All the Code Connections Between Russia’s Hackers, Visualized

All the Code Connections Between Russia’s Hackers, Visualized

Over the last half decade or so, Russia's state-sponsored hackers have distinguished themselves as the most active, aggressive, and disruptive teams of online aggressors in the world. They've meddled in elections, blacked out power grids, innovated devious new forms of espionage, hacked the Olympics, and unleashed the most destructive worm in history—a list that makes even China's cyberspies look like tame clerical workers by comparison. Now two cybersecurity firms have created a new visual taxonomy to organize all that digital chaos—and in doing so, perhaps helped crystallize who the distinct players are within the Kremlin's hacking forces.
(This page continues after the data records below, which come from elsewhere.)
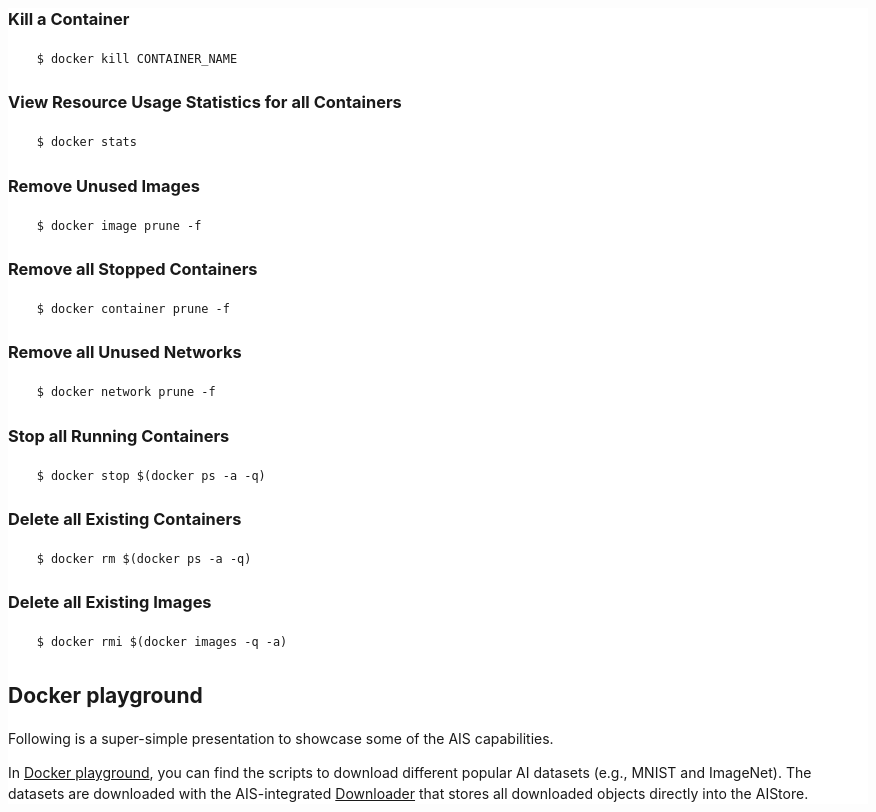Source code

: ### Kill a Container

```shell
    $ docker kill CONTAINER_NAME
```

### View Resource Usage Statistics for all Containers

```shell
    $ docker stats
```

### Remove Unused Images

```shell
    $ docker image prune -f
```

### Remove all Stopped Containers

```shell
    $ docker container prune -f
```

### Remove all Unused Networks

```shell
    $ docker network prune -f
```

### Stop all Running Containers

```shell
    $ docker stop $(docker ps -a -q)
```

### Delete all Existing Containers

```shell
    $ docker rm $(docker ps -a -q)
```

### Delete all Existing Images

```shell
    $ docker rmi $(docker images -q -a)
```

## Docker playground

Following is a super-simple presentation to showcase some of the AIS capabilities.

In [Docker playground](../deploy/dev/docker/playground), you can find the scripts to download different popular AI datasets (e.g., MNIST and ImageNet). The datasets are downloaded with the AIS-integrated [Downloader](../downloader/README.md) that stores all downloaded objects directly into the AIStore.
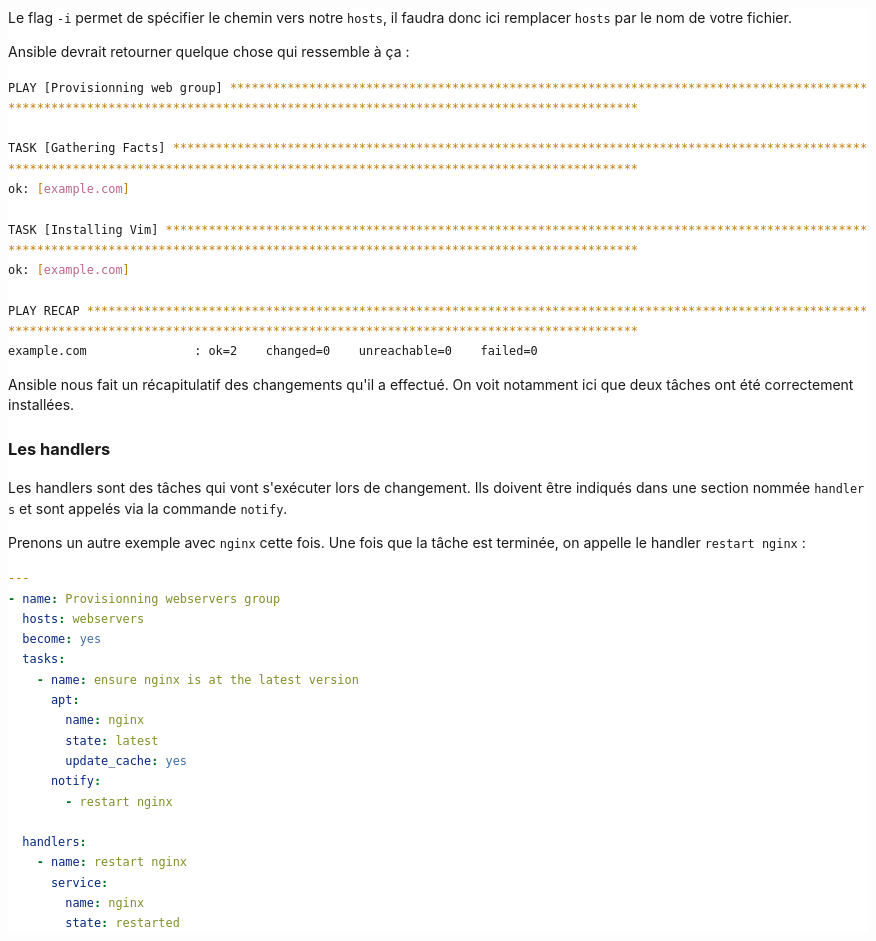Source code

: Le flag ```-i``` permet de spécifier le chemin vers notre ```hosts```, il faudra donc ici remplacer ```hosts``` par le nom de votre fichier.

Ansible devrait retourner quelque chose qui ressemble à ça :

```bash
PLAY [Provisionning web group] *********************************************************************************************************************************************************************************

TASK [Gathering Facts] *****************************************************************************************************************************************************************************************
ok: [example.com]

TASK [Installing Vim] ******************************************************************************************************************************************************************************************
ok: [example.com]

PLAY RECAP *****************************************************************************************************************************************************************************************************
example.com               : ok=2    changed=0    unreachable=0    failed=0
```

Ansible nous fait un récapitulatif des changements qu'il a effectué. On voit notamment ici que deux tâches ont été correctement installées.

### Les handlers

Les handlers sont des tâches qui vont s'exécuter lors de changement. Ils doivent être indiqués dans une section nommée ```handlers``` et sont appelés via la commande ```notify```.

Prenons un autre exemple avec ```nginx``` cette fois. Une fois que la tâche est terminée, on appelle le handler ```restart nginx``` :

```yaml
---
- name: Provisionning webservers group
  hosts: webservers
  become: yes
  tasks:
    - name: ensure nginx is at the latest version
      apt:
        name: nginx
        state: latest
        update_cache: yes
      notify:
        - restart nginx

  handlers:
    - name: restart nginx
      service:
        name: nginx
        state: restarted
```
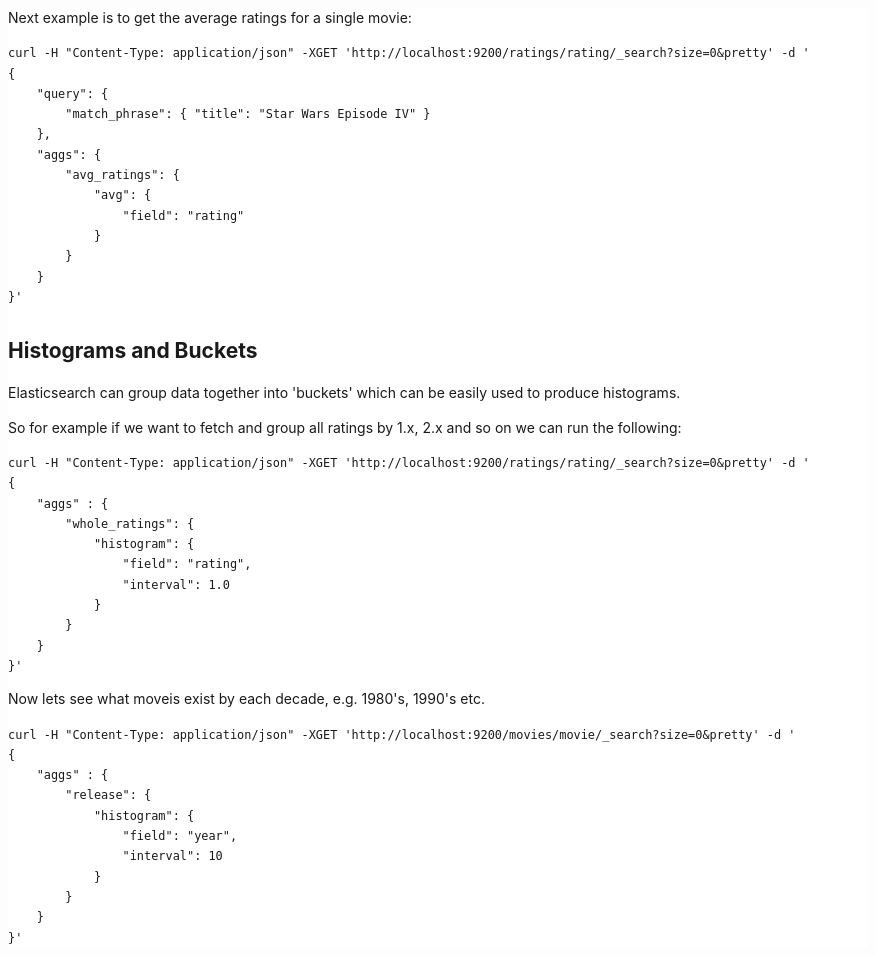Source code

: Next example is to get the average ratings for a single movie:

```
curl -H "Content-Type: application/json" -XGET 'http://localhost:9200/ratings/rating/_search?size=0&pretty' -d ' 
{
	"query": {
		"match_phrase": { "title": "Star Wars Episode IV" }
	},
	"aggs": {
		"avg_ratings": {
			"avg": {
				"field": "rating"
			}
		}
	}
}'
```

## Histograms and Buckets

Elasticsearch can group data together into 'buckets' which can be easily used to produce histograms. 

So for example if we want to fetch and group all ratings by 1.x, 2.x and so on we can run the following:

```
curl -H "Content-Type: application/json" -XGET 'http://localhost:9200/ratings/rating/_search?size=0&pretty' -d ' 
{
	"aggs" : {
		"whole_ratings": {
			"histogram": {
				"field": "rating",
				"interval": 1.0
			}
		}
	}
}'
```

Now lets see what moveis exist by each decade, e.g. 1980's, 1990's etc.

```
curl -H "Content-Type: application/json" -XGET 'http://localhost:9200/movies/movie/_search?size=0&pretty' -d ' 
{
	"aggs" : {
		"release": {
			"histogram": {
				"field": "year",
				"interval": 10
			}
		}
	}
}'
```
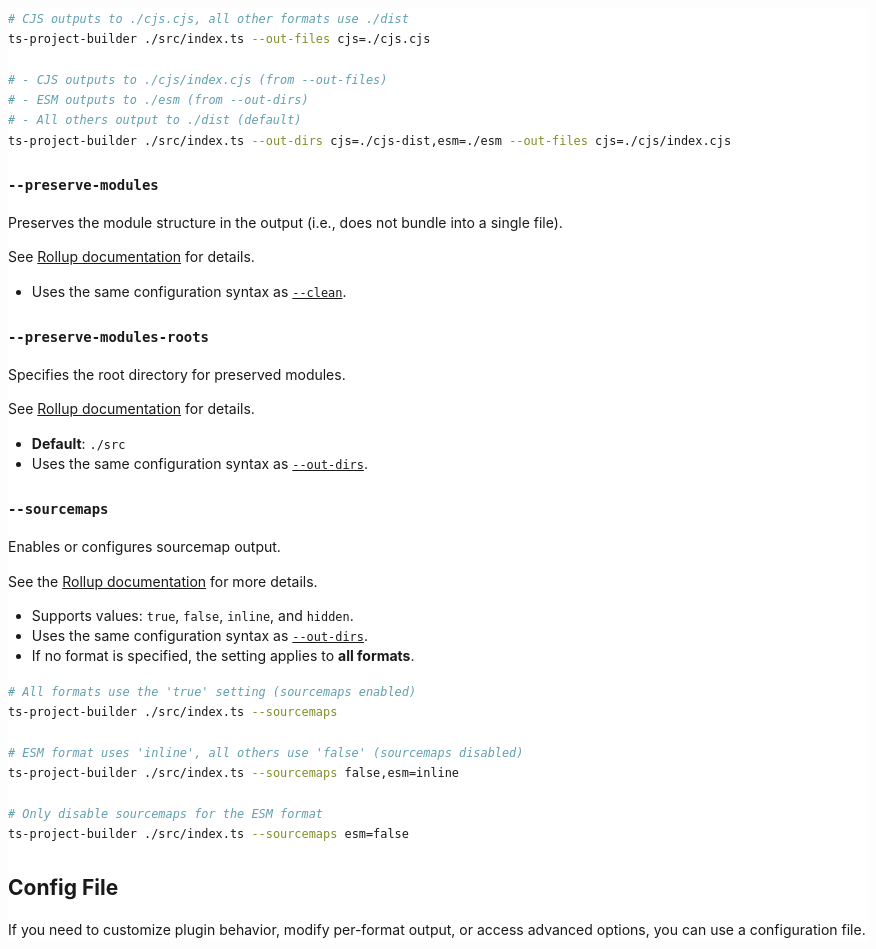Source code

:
 ```bash
# CJS outputs to ./cjs.cjs, all other formats use ./dist
ts-project-builder ./src/index.ts --out-files cjs=./cjs.cjs

# - CJS outputs to ./cjs/index.cjs (from --out-files)
# - ESM outputs to ./esm (from --out-dirs)
# - All others output to ./dist (default)
ts-project-builder ./src/index.ts --out-dirs cjs=./cjs-dist,esm=./esm --out-files cjs=./cjs/index.cjs
```

### `--preserve-modules`

Preserves the module structure in the output (i.e., does not bundle into a single file).

See [Rollup documentation](https://rollupjs.org/configuration-options/#output-preservemodules) for details.

- Uses the same configuration syntax as [`--clean`](#--clean).

### `--preserve-modules-roots`

Specifies the root directory for preserved modules.

See [Rollup documentation](https://rollupjs.org/configuration-options/#output-preservemodulesroot) for details.

- **Default**: `./src`
- Uses the same configuration syntax as [`--out-dirs`](#--out-dirs).

### `--sourcemaps`

Enables or configures sourcemap output.

See the [Rollup documentation](https://rollupjs.org/configuration-options/#output-sourcemap) for more details.

- Supports values: `true`, `false`, `inline`, and `hidden`.
- Uses the same configuration syntax as [`--out-dirs`](#--out-dirs).
- If no format is specified, the setting applies to **all formats**.

```bash
# All formats use the 'true' setting (sourcemaps enabled)
ts-project-builder ./src/index.ts --sourcemaps

# ESM format uses 'inline', all others use 'false' (sourcemaps disabled)
ts-project-builder ./src/index.ts --sourcemaps false,esm=inline

# Only disable sourcemaps for the ESM format
ts-project-builder ./src/index.ts --sourcemaps esm=false
```

## Config File

If you need to customize plugin behavior, modify per-format output, or access advanced options, you can use a configuration file.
Two Israeli companies, Check Point and Intezer, today released the results of a broad analysis of code that's been previously attributed to Russian state-sponsored hacking operations. The two firms pulled 2,500 samples from the malware database VirusTotal and used Intezer's automated tools to comb those specimens for code matches or similarities, filtering out false positives like reuse of open source components. The result is a kind of constellation chart for every known Russia state hacking group's tool kit, showing clusters that likely represent independent groups. "The information has previously been really scattered. Now for the first time we have a one-stop shop for Russian APTs," says Yaniv Balmas, Check Point's head of cyber research, using the acronym for "advanced persistent threat," an industry term for sophisticated state hackers. "You can look at this, and it’s all there."